# WHAT YOU NEED TO DO
For this exercise, output the line containing "middle tip: (739, 463)" and every line after it through the end of the records, exactly, and no other line.

(Images with localized body landmarks)
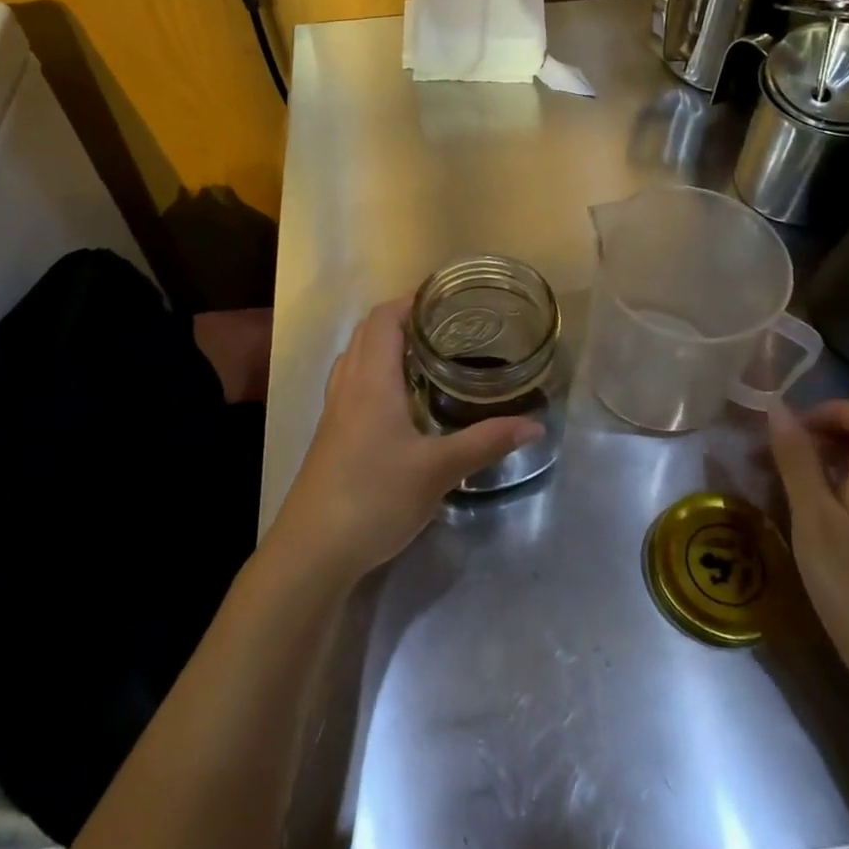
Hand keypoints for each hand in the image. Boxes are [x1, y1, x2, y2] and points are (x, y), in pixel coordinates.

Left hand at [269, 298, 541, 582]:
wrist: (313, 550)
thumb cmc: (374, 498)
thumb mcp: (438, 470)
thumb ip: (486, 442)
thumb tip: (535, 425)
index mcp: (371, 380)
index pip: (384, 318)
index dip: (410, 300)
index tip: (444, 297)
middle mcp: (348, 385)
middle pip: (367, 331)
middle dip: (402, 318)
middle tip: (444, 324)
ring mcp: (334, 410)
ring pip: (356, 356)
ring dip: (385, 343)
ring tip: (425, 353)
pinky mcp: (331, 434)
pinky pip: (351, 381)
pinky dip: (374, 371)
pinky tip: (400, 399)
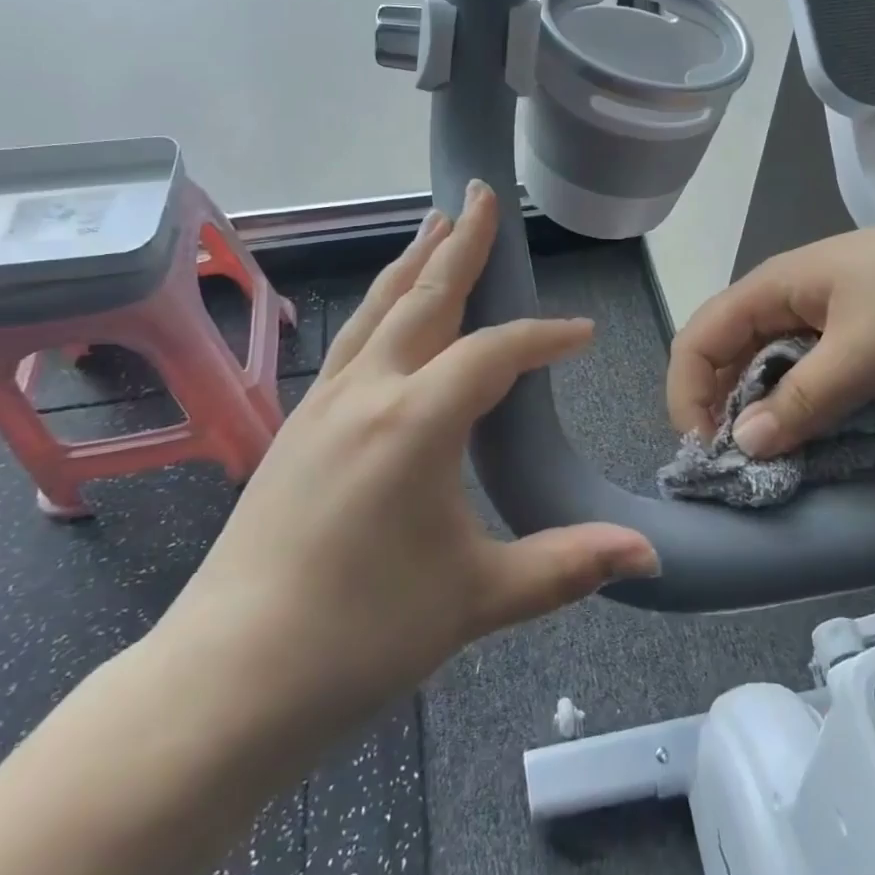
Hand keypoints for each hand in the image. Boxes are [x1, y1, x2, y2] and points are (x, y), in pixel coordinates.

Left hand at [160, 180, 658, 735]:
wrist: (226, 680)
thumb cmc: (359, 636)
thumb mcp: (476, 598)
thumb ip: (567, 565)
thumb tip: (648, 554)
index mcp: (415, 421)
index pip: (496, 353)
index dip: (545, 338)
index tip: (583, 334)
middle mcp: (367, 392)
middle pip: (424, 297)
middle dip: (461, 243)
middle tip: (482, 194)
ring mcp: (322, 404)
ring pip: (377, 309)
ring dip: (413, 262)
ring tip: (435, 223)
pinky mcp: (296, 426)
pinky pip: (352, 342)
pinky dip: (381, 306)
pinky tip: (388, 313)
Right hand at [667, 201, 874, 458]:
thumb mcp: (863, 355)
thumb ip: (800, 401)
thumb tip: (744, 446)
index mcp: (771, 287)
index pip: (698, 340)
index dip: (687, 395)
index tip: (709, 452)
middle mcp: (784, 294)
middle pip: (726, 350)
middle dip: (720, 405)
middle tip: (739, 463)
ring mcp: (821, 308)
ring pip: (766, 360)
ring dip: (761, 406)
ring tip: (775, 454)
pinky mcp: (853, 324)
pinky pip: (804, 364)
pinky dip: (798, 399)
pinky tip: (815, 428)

# SOLUTION
middle tip: (739, 463)
ring mcp: (821, 308)
ring pip: (766, 360)
ring dip: (761, 406)
ring tip: (775, 454)
pinky mcp: (853, 324)
pinky pip: (804, 364)
pinky dip: (798, 399)
pinky tip: (815, 428)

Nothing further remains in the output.